Last Thursday's Wall Street Journal contained some of the detailed information recently released by the Fed under FOI filings by various business media involving previously-undisclosed emergency loans to large US financial services firms during the financial crisis of 2008-09.
Prominently appearing was Goldman Sachs, for a $15B loan for a month at a laughably low rate. Also included were a few foreign-domiciled banks and various US entities, as well.
This sort of activity and inexplicably fickle discretionary lending is precisely why some call for an end to the Fed.
Why, for example, was AIG never given the opportunity to access these loans? How about Countrywide, WaMu and Wachovia? On what basis were they less deserving than Goldman Sachs?
I suppose Bear Stearns' failure to attract Fed loans would be excused on the basis of it being so early in the crisis. But the others are legitimate questions.
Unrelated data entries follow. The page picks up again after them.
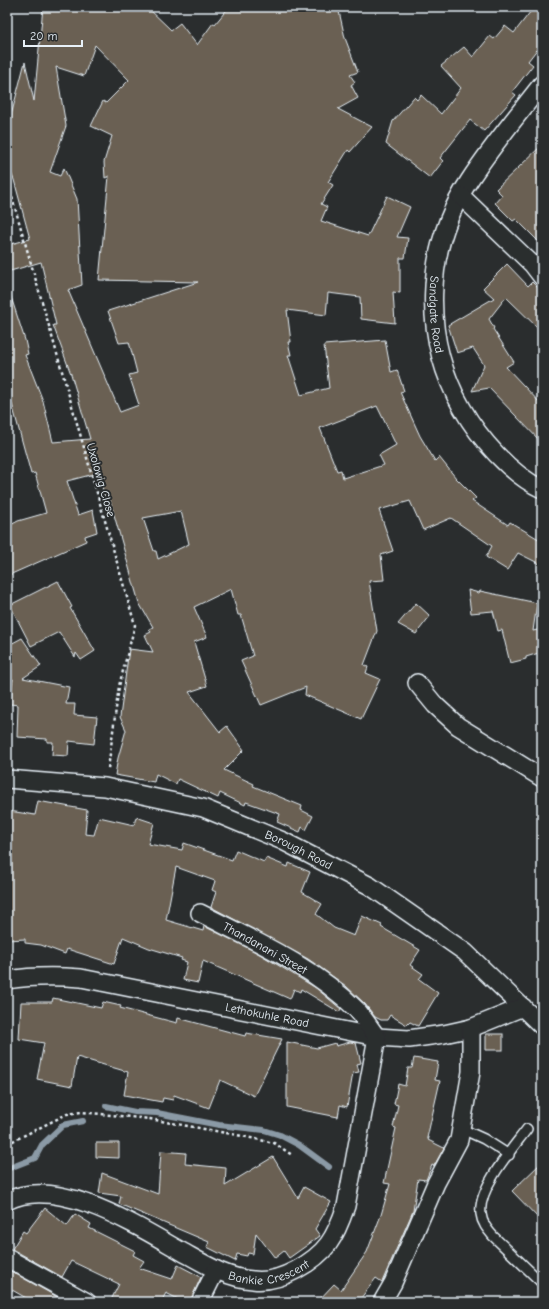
<svg xmlns="http://www.w3.org/2000/svg" width="549" height="1309" viewBox="0 0 549 1309" font-family="'Comic Neue',sans-serif">
<style>
.lines{fill:none;stroke-linecap:round;stroke-linejoin:round}
.stream{stroke:#8b9aa6;stroke-width:6}
.building{fill:#6b6152;stroke:#e8f1f8;fill-rule:evenodd}
.service-casing{stroke:#e8f1f8;stroke-width:12}
.minor-casing{stroke:#e8f1f8;stroke-width:20}
.path{stroke:#e8f1f8;stroke-width:2.5;stroke-dasharray:3 3;stroke-linecap:butt}
.service{stroke:#2a2d2e;stroke-width:9}
.minor{stroke:#2a2d2e;stroke-width:17}
.labels{text-anchor:middle;stroke-width:4;stroke-linejoin:round;paint-order:stroke}
.street-label{font-size:12px;fill:#e8f1f8;stroke:#2a2d2e}
</style>
<rect width="100%" height="100%" fill="#2a2d2e"/>
<filter id="ink" filterUnits="userSpaceOnUse"><feTurbulence type="fractalNoise" baseFrequency=".025" numOctaves="2"/><feDisplacementMap in="SourceGraphic" scale="8" xChannelSelector="R" yChannelSelector="G"/><feConvolveMatrix kernelMatrix="1 2 1 2 8 2 1 2 1" color-interpolation-filters="sRGB"/></filter>
<g filter="url(#ink)">
<g class="lines">
<g class="stream">
<path d="M106,1106l29,6 22,1 62,12 45,5 16,5 19,10 30,22"/>
<path d="M7,1169l28,-11 7,-13 21,-20 20,-4"/>
</g>
</g>
<g class="building">
<path d="M43,7h104l24,23 9,-7 17,22 16,-22 2,1 14,-17h109l7,31 13,34 -8,3 5,7 -4,3 7,13 -20,11 34,18 -22,25 -2,-2 -20,32 5,3 -12,19 6,3 -6,14 47,15 19,-40 23,11 -13,30 11,1 -3,20h-5v35l-7,-1 2,31 -34,-4 -1,-22 -32,-4 -2,22 -39,-5 4,32h-3l3,13h-3l13,40 28,-7 -5,-43 61,-5 6,32 6,-2 7,21 -4,1 20,44 15,25 4,-4 17,21 20,20 -4,3 36,24 2,-3 32,19v24l-24,-12 -11,17 -21,-13 6,-11 -41,-28 -28,12 -13,-29 -31,9 14,41 -12,4 3,25 -15,1 8,50 -13,34 4,2 -2,6 14,6 -19,40 -56,-24 1,-8 -45,18 -20,-44 12,-5 -12,-41h-3l-7,-26 -37,18 13,30 -13,5 13,44 -18,6 31,40 7,-6 17,24 -20,20 30,14 -1,2 49,20 -1,4 12,6 -7,14 -4,-3 -2,5 -23,-10 3,-8 -34,-12 -1,3 -25,-12 -2,5 -40,-19 -2,5 -20,-10 -2,8 -39,-7 3,-17 8,-28 -6,-13 9,-68 24,3 -8,-17 6,-3 -2,-3 4,-2 -14,-24 -30,-106h-4l-7,-24 -31,8 11,34 15,-5 4,22 -12,4 1,5 -79,35v-49l11,-6 28,-8 -11,-40 -4,1 -19,-70 -5,3v-113h3l15,46 3,14 -3,1 18,46 10,41 37,-3 -19,-65 -18,-49h3l-15,-63 -34,10v-27l23,-6 -16,-59 -7,-17v-32l18,-69 9,39zM95,45l34,35 -23,23 -3,-2 -12,25 21,10 -8,26 1,16 4,-2 -10,104 99,2 -90,29 11,32 10,-1 8,31 -8,2 10,30 -19,7 -52,-122 14,-5 -5,-86 -13,-31 -4,8 -10,-4 16,-46 -10,-59 28,9zM377,406l19,39 -17,10 5,10 -41,13 -2,-8 -4,1 -17,-43zM181,511l8,33 -31,15 -2,-8h-2l-11,-33z"/>
<path d="M534,7h8v36l-14,18 5,4 -21,27 4,3 -32,36 -14,-11 -30,38 3,3 -13,17 -44,-34 7,-23 21,-24 3,3 4,-5 20,19 20,-26 -20,-22 23,-19 9,10 17,-21 4,3 11,-13 9,7z"/>
<path d="M542,145v100l-26,-26 -3,2 -18,-18 7,-8 -6,-6z"/>
<path d="M507,264l21,22 4,-4 10,10v40l-36,-35 -17,22 5,9 -1,1 21,33 -8,5 36,38v38l-53,-55 -17,3 12,-26 -11,-17 -16,5 -9,-28 46,-27 -11,-10z"/>
<path d="M58,581l14,26 -2,1 25,43 -14,9 -5,-7 -1,4 -16,-25 -28,14 -21,-41z"/>
<path d="M468,590l11,3 1,-2 57,12 -4,28 9,-2v23l-16,5v2l-16,4 -8,-33 -4,1 -5,-20 -22,2z"/>
<path d="M416,603l14,13 -14,18 -18,-10z"/>
<path d="M22,638l19,28 -18,12 46,9 -3,17h9l-1,11 23,2 -3,27 -25,-3 -1,15 -16,-1 1,-13h-6v-3l-30,-2 1,-32 -8,-1 3,-25 -6,3v-36z"/>
<path d="M38,801l49,9 -2,24 9,1 5,-18 35,8 2,-8 18,6 -6,21 34,6 2,-7 48,17 4,-10 28,12 2,-4 22,9 1,-4 21,9 -8,20 20,12 -6,10 18,14 20,8 8,-20 20,9 -1,2 39,23 -10,15 13,9 -4,5 19,14 -20,33 -8,-4 -3,3 -17,-10 -3,5h-6l-6,-3 -10,-13 -19,-18 -38,-27 -97,-52 5,-15 -4,-2 3,-9 -39,-14 -10,53 37,11 1,-5 54,27 58,35 25,21 -2,3 -38,-23 -1,3 -6,-3 -4,10 -87,-38 -5,22 -15,-3 4,-18 -6,-2 1,-2 -33,-10 -26,-11 -9,27 -47,-15 -2,5 -24,-9 -16,-2v-4l-18,1v-112l2,-17 26,4z"/>
<path d="M53,998l48,10 2,-6 18,4 -1,2 57,15 1,-5 67,18 1,-3 36,6 -28,57 -34,-16 -11,28 -35,-13 -1,5 -10,-2 -1,4 -38,-7 4,-23 -51,-15 -5,29 -35,-7 7,-36 -25,-4 2,-37h31z"/>
<rect x="486" y="1034" width="17" height="16"/>
<path d="M287,1042l30,6 18,-5 1,3 14,-4 6,1 5,20 -4,1 2,8 -6,1 -6,34 -7,-2 -2,12 -51,-10z"/>
<path d="M414,1058l24,4 -3,18 5,1 -13,57h2l-1,2 16,8 -10,18 -2,-1 -6,15 -8,-1 -5,32 -31,71 -6,-4 -18,24h-41l17,-18 7,6 26,-38 14,-37 9,-31 -6,-1 12,-55 -3,-1 5,-22 -4,-1 4,-20 7,2 3,-18h4z"/>
<path d="M96,1143h23v15l-23,-1z"/>
<path d="M161,1151l25,2 -1,11 41,4 -1,18 48,-29 25,41 6,-11 27,15 -16,27 5,7 -31,22 -5,-7 -9,7 -19,-25 -3,21 -5,-1 -1,3 -10,-2 -2,7 -28,-14 2,-5 -90,-38 2,-8 -22,-3 3,-20 56,21z"/>
<path d="M542,1162v60l-30,-31z"/>
<path d="M45,1208l22,18 8,-12 16,10 -2,4 46,23 -2,4 11,6 -5,7 33,11 6,-14 23,12 -11,25h-6l-18,-9 -5,9h-51l9,-18 -48,-23 -9,16 -50,-28 11,-18 3,2z"/>
<path d="M7,1269l59,33h-33l-26,-15z"/>
</g>
<g class="lines">
<defs>
<g id="service">
<path d="M462,1129l22,10 25,16"/>
<path d="M527,1129c-14,19 -50,60 -46,85 1,9 6,15 12,22l49,47"/>
</g>
<g id="minor">
<path id="s1" d="M542,84c-25,32 -51,63 -73,97 -45,68 -47,157 -7,227 17,30 48,66 80,81"/>
<path d="M461,196l71,68 10,13"/>
<path d="M417,683l18,22 23,21 84,52"/>
<path id="s2" d="M7,779l98,8 98,21 80,33 87,45 95,66 77,74"/>
<path id="s3" d="M7,980c25,-4 49,-4 74,-2l296,59 32,2 35,-5 27,-6 52,-21"/>
<path id="s4" d="M7,1201c50,-26 130,25 174,50 22,12 45,27 72,29 15,2 30,-3 43,-10 31,-17 39,-32 50,-64l31,-169c-7,-9 -13,-19 -20,-27 -44,-44 -102,-69 -157,-97"/>
<path d="M7,1258l80,44"/>
<path d="M200,1302l16,-32"/>
<path d="M382,1302l11,-19 43,-100 23,-43 12,-68v-44"/>
</g>
</defs>
<use href="#service" class="service-casing"/>
<use href="#minor" class="minor-casing"/>
<g class="path">
<path d="M7,180l128,445 -16,61 -11,83"/>
<path d="M7,1144l60,-30 14,-2 69,7 87,16 37,8 18,12"/>
</g>
<use href="#service" class="service"/>
<use href="#minor" class="minor"/>
</g>
</g>
<g class="labels">
<g class="street-label">
<text dy="4" stroke="none"><textPath href="#s1" startOffset="262">Sandgate Road</textPath></text>
<text transform="translate(101 480) rotate(74)" y="4">Uxolowig Close</text>
<text dy="4" stroke="none"><textPath href="#s2" startOffset="303">Borough Road</textPath></text>
<text transform="translate(265 948) rotate(29)" y="4">Thandanani Street</text>
<text dy="4" stroke="none"><textPath href="#s3" startOffset="264">Lethokuhle Road</textPath></text>
<text dy="4" stroke="none"><textPath href="#s4" startOffset="283">Bankie Crescent</textPath></text>
</g>
</g>
<rect width="549" height="1309" fill="none" stroke="#2a2d2e" stroke-width="24"/>
<rect x="12" y="12" width="525" height="1285" fill="none" stroke="#e8f1f8" stroke-width="1.5" filter="url(#ink)"/>
<path d="M24 40v6h58v-6" fill="none" stroke="#e8f1f8" stroke-width="2"/>
<text x="30" y="40" font-size="12" fill="#e8f1f8" stroke="#2a2d2e" stroke-width="3" paint-order="stroke">20 m</text>
</svg>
This is the type of selective, subjective government intervention to save favorites and punish those it didn't favor, which upsets investors and causes them to shy away from risking capital when government behaves so punitively with public money and unlimited credit.
Personally, I would have loved seeing Goldman Sachs forced into Chapter 11 protection, its trading units continuing to function to support prices of its inventories of instruments in their markets, while bids for the profitable units were entertained and the management which allowed Goldman to become overextended on unrenewable short-term funding were dismissed.
The ultimate penalty to those senior managers, and the investors who so unwisely trusted them, would have been a deserved loss of jobs and equity investments.
Markets would have continued to function, and useful units would have continued to operate, as well. But those who bet foolishly on a constant ability to fund the firm short-term would have suffered appropriately.